Sumber: KONTAN | Editor: Barratut Taqiyyah Rafie
JAKARTA. Janji pemerintah mengutak-atik Undang-Undang Bank Indonesia (BI) terbukti. Kemarin (13/10), pemerintah menerbitkan Peraturan Pemerintah Pengganti Undang-Undang alias Perpu tentang Perubahan Kedua atas UU BI. Perpu itu mulai berlaku Senin, lalu.
Ketentuan yang diutak-atik cuma terkait agunan yang wajib disediakan bank untuk mendapatkan fasilitas pendanaan jangka pendek (FPJP) dari BI. Nah, Perpu yang baru ini mengatur perluasan jenis aset bank yang bisa menjadi agunan perbankan untuk mendapatkan pinjaman pendek dari bank sentral.
Dalam UU Nomor 23 Tahun 1999 yang diubah dengan UU Nomor 3 Tahun 2004 tentang Bank Indonesia, aset yang bisa dijadikan aset untuk mendapatkan pendanaan jangka pendek dari BI adalah yang bersifat likuid dan berkualitas tinggi. Contohnya, Surat Utang Negara (SUN) dan Sertifikat Bank Indonesia (SBI).
Namun, dengan ketentuan baru tadi, perbankan bisa memakai aset kredit dengan kolektibilitas lancar sebagai agunan untuk mendapatkan fasilitas pinjaman jangka pendek BI. "Ini bisa menjadi alternatif bagi bank-bank yang tidak mempunyai SUN dan SBI yang selama ini tidak bisa menggunakan fasilitas BI," kata Menteri Keuangan Sri Mulyani Indrawati.

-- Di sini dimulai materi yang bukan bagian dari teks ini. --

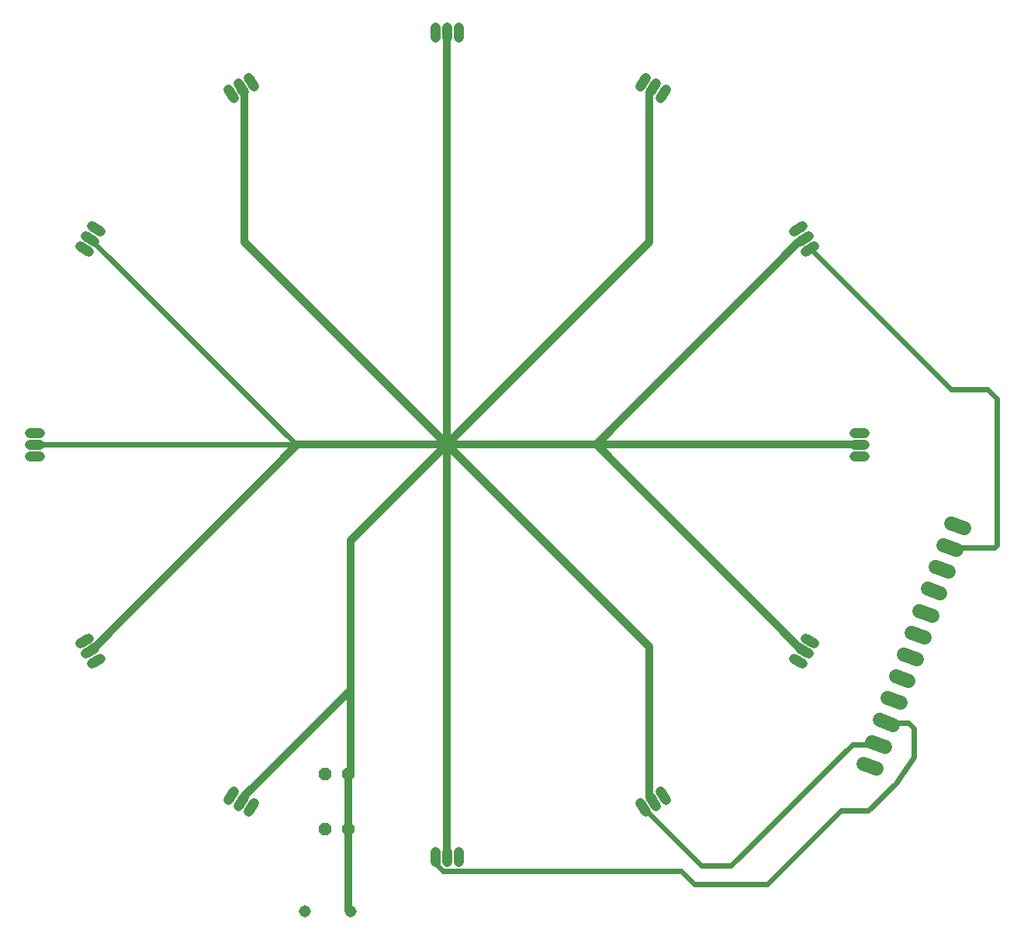
<source format=gbr>
G04 EAGLE Gerber RS-274X export*
G75*
%MOMM*%
%FSLAX34Y34*%
%LPD*%
%INBottom Copper*%
%IPPOS*%
%AMOC8*
5,1,8,0,0,1.08239X$1,22.5*%
G01*
%ADD10C,1.108000*%
%ADD11P,1.429621X8X22.500000*%
%ADD12C,1.524000*%
%ADD13C,1.308000*%
%ADD14C,0.609600*%
%ADD15C,0.812800*%


D10*
X444460Y12700D02*
X455540Y12700D01*
X455540Y0D02*
X444460Y0D01*
X444460Y-12700D02*
X455540Y-12700D01*
X12700Y-444460D02*
X12700Y-455540D01*
X0Y-455540D02*
X0Y-444460D01*
X-12700Y-444460D02*
X-12700Y-455540D01*
X233229Y-378563D02*
X238769Y-388159D01*
X227770Y-394509D02*
X222230Y-384913D01*
X211231Y-391263D02*
X216771Y-400859D01*
X391263Y-211231D02*
X400859Y-216771D01*
X394509Y-227770D02*
X384913Y-222230D01*
X378563Y-233229D02*
X388159Y-238769D01*
X378563Y233229D02*
X388159Y238768D01*
X394509Y227770D02*
X384913Y222230D01*
X391263Y211232D02*
X400859Y216771D01*
X211231Y391263D02*
X216771Y400859D01*
X227770Y394509D02*
X222230Y384913D01*
X233229Y378563D02*
X238769Y388159D01*
X-12700Y444460D02*
X-12700Y455540D01*
X0Y455540D02*
X0Y444460D01*
X12700Y444460D02*
X12700Y455540D01*
X-233229Y378563D02*
X-238768Y388159D01*
X-227770Y394509D02*
X-222230Y384913D01*
X-211232Y391263D02*
X-216771Y400859D01*
X-391263Y211232D02*
X-400859Y216771D01*
X-394509Y227770D02*
X-384913Y222230D01*
X-378563Y233229D02*
X-388159Y238768D01*
X-444460Y-12700D02*
X-455540Y-12700D01*
X-455540Y0D02*
X-444460Y0D01*
X-444460Y12700D02*
X-455540Y12700D01*
X-378563Y-233229D02*
X-388159Y-238769D01*
X-394509Y-227770D02*
X-384913Y-222230D01*
X-391263Y-211231D02*
X-400859Y-216771D01*
X-211231Y-391263D02*
X-216771Y-400859D01*
X-227770Y-394509D02*
X-222230Y-384913D01*
X-233229Y-378563D02*
X-238769Y-388159D01*
D11*
X-132700Y-420000D03*
X-107300Y-420000D03*
X-132700Y-360000D03*
X-107300Y-360000D03*
D12*
X550620Y-86119D02*
X564941Y-91331D01*
X556253Y-115199D02*
X541932Y-109987D01*
X533245Y-133855D02*
X547566Y-139068D01*
X538879Y-162936D02*
X524558Y-157723D01*
X515871Y-181592D02*
X530191Y-186804D01*
X521504Y-210672D02*
X507183Y-205460D01*
X498496Y-229328D02*
X512817Y-234540D01*
X504129Y-258408D02*
X489809Y-253196D01*
X481121Y-277064D02*
X495442Y-282277D01*
X486755Y-306145D02*
X472434Y-300932D01*
X463747Y-324801D02*
X478068Y-330013D01*
X469380Y-353881D02*
X455059Y-348669D01*
D13*
X-105000Y-510000D03*
X-155000Y-510000D03*
D14*
X550062Y60000D02*
X396061Y214001D01*
X550062Y60000D02*
X590000Y60000D01*
X600000Y50000D01*
X600000Y-110000D01*
X597407Y-112593D02*
X549093Y-112593D01*
X597407Y-112593D02*
X600000Y-110000D01*
X-4189Y-465652D02*
X-10112Y-459729D01*
X-10112Y-452588D02*
X-12700Y-450000D01*
X-10112Y-452588D02*
X-10112Y-459729D01*
X255652Y-465652D02*
X270000Y-480000D01*
X255652Y-465652D02*
X-4189Y-465652D01*
X270000Y-480000D02*
X350000Y-480000D01*
X430000Y-400000D02*
X460000Y-400000D01*
X490318Y-369682D01*
X510000Y-341573D01*
X510000Y-310000D01*
X503539Y-303539D01*
X479594Y-303539D01*
X430000Y-400000D02*
X350000Y-480000D01*
X221072Y-403132D02*
X214001Y-396061D01*
X221072Y-403132D02*
X221107Y-403192D01*
X221142Y-403202D01*
X277940Y-460000D01*
X442593Y-327407D02*
X470907Y-327407D01*
X310000Y-460000D02*
X277940Y-460000D01*
X310000Y-460000D02*
X442593Y-327407D01*
D15*
X0Y0D02*
X-105000Y-105000D01*
X0Y0D02*
X0Y-450000D01*
X225000Y-389711D02*
X225000Y-386567D01*
X221287Y-382854D01*
X221287Y-221287D02*
X0Y0D01*
X221287Y-221287D02*
X221287Y-382854D01*
X385416Y-220705D02*
X389711Y-225000D01*
X163144Y0D02*
X163143Y0D01*
X383849Y-220705D02*
X385416Y-220705D01*
X383849Y-220705D02*
X163144Y0D01*
X450000Y0D01*
X385416Y220705D02*
X389711Y225000D01*
X163143Y0D02*
X0Y0D01*
X383849Y220705D02*
X385416Y220705D01*
X383849Y220705D02*
X163143Y0D01*
X225000Y386567D02*
X225000Y389711D01*
X225000Y386567D02*
X221287Y382854D01*
X221287Y221287D02*
X0Y0D01*
X221287Y221287D02*
X221287Y382854D01*
X0Y450000D02*
X0Y0D01*
X-225000Y386567D02*
X-225000Y389711D01*
X-225000Y386567D02*
X-221287Y382854D01*
X-221287Y221287D02*
X0Y0D01*
X-221287Y221287D02*
X-221287Y382854D01*
X-163144Y0D02*
X-163143Y0D01*
X-385416Y-220705D02*
X-389711Y-225000D01*
X-163143Y0D02*
X0Y0D01*
X-383849Y-220705D02*
X-385416Y-220705D01*
X-383849Y-220705D02*
X-163143Y0D01*
X-220705Y-385416D02*
X-225000Y-389711D01*
X-105000Y-268143D02*
X-105000Y-105000D01*
X-220705Y-383849D02*
X-220705Y-385416D01*
X-220705Y-383849D02*
X-105000Y-268143D01*
D14*
X-163143Y0D02*
X-164685Y0D01*
X-382640Y217929D02*
X-389711Y225000D01*
X-382640Y217929D02*
X-382615Y217929D01*
X-164685Y0D01*
X-450000Y0D01*
D15*
X-105000Y-268143D02*
X-105000Y-357700D01*
X-107300Y-360000D01*
X-107300Y-420000D01*
X-107300Y-507700D01*
X-105000Y-510000D01*
M02*

</source>
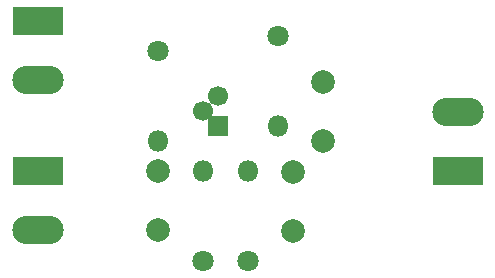
<source format=gbr>
G04 #@! TF.GenerationSoftware,KiCad,Pcbnew,(5.0.0)*
G04 #@! TF.CreationDate,2019-04-18T11:17:11+03:00*
G04 #@! TF.ProjectId,Single_transistor_AMP,53696E676C655F7472616E736973746F,rev?*
G04 #@! TF.SameCoordinates,Original*
G04 #@! TF.FileFunction,Soldermask,Top*
G04 #@! TF.FilePolarity,Negative*
%FSLAX46Y46*%
G04 Gerber Fmt 4.6, Leading zero omitted, Abs format (unit mm)*
G04 Created by KiCad (PCBNEW (5.0.0)) date 04/18/19 11:17:11*
%MOMM*%
%LPD*%
G01*
G04 APERTURE LIST*
%ADD10R,4.360000X2.380000*%
%ADD11O,4.360000X2.380000*%
%ADD12C,2.000000*%
%ADD13C,1.700000*%
%ADD14R,1.700000X1.700000*%
%ADD15C,1.800000*%
%ADD16O,1.800000X1.800000*%
G04 APERTURE END LIST*
D10*
G04 #@! TO.C,J1*
X99060000Y-55880000D03*
D11*
X99060000Y-60880000D03*
G04 #@! TD*
D12*
G04 #@! TO.C,C1*
X109220000Y-55880000D03*
X109220000Y-60880000D03*
G04 #@! TD*
G04 #@! TO.C,C2*
X123190000Y-53340000D03*
X123190000Y-48340000D03*
G04 #@! TD*
G04 #@! TO.C,C3*
X120650000Y-60960000D03*
X120650000Y-55960000D03*
G04 #@! TD*
D11*
G04 #@! TO.C,J2*
X134620000Y-50880000D03*
D10*
X134620000Y-55880000D03*
G04 #@! TD*
D13*
G04 #@! TO.C,Q1*
X113030000Y-50790000D03*
X114300000Y-49530000D03*
D14*
X114300000Y-52070000D03*
G04 #@! TD*
D15*
G04 #@! TO.C,R1*
X113030000Y-63500000D03*
D16*
X113030000Y-55880000D03*
G04 #@! TD*
G04 #@! TO.C,R2*
X109220000Y-53340000D03*
D15*
X109220000Y-45720000D03*
G04 #@! TD*
G04 #@! TO.C,R3*
X119380000Y-44450000D03*
D16*
X119380000Y-52070000D03*
G04 #@! TD*
G04 #@! TO.C,R4*
X116840000Y-55880000D03*
D15*
X116840000Y-63500000D03*
G04 #@! TD*
D10*
G04 #@! TO.C,J3*
X99060000Y-43180000D03*
D11*
X99060000Y-48180000D03*
G04 #@! TD*
M02*

</source>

BI akan menyiapkan peraturan teknis untuk melengkapi Perpu ini. Dalam waktu dekat, bank sentral akan menerbitkan aturan tentang kategori kredit dengan kolektibilitas lancar. "Nanti akan dijabarkan lagi secara khusus tentang kredit kolektibilitas lancar ini," imbuh Gubernur BI Boediono.
Boediono mengatakan, Perpu ini terbit sebagai salah satu jurus untuk menangkal krisis. Makanya aturan ini hanya berlaku dalam kondisi seperti sekarang ini. Kelak, fasilitas perluasan agunan ini tidak akan digunakan kalau situasi perekonomian sudah kembali stabil dan aman. "Kalau normal, kan, hanya SUN dan SBI. Kalau yang lain-lain hanya dalam keadaan yang dibutuhkan," kata Boediono.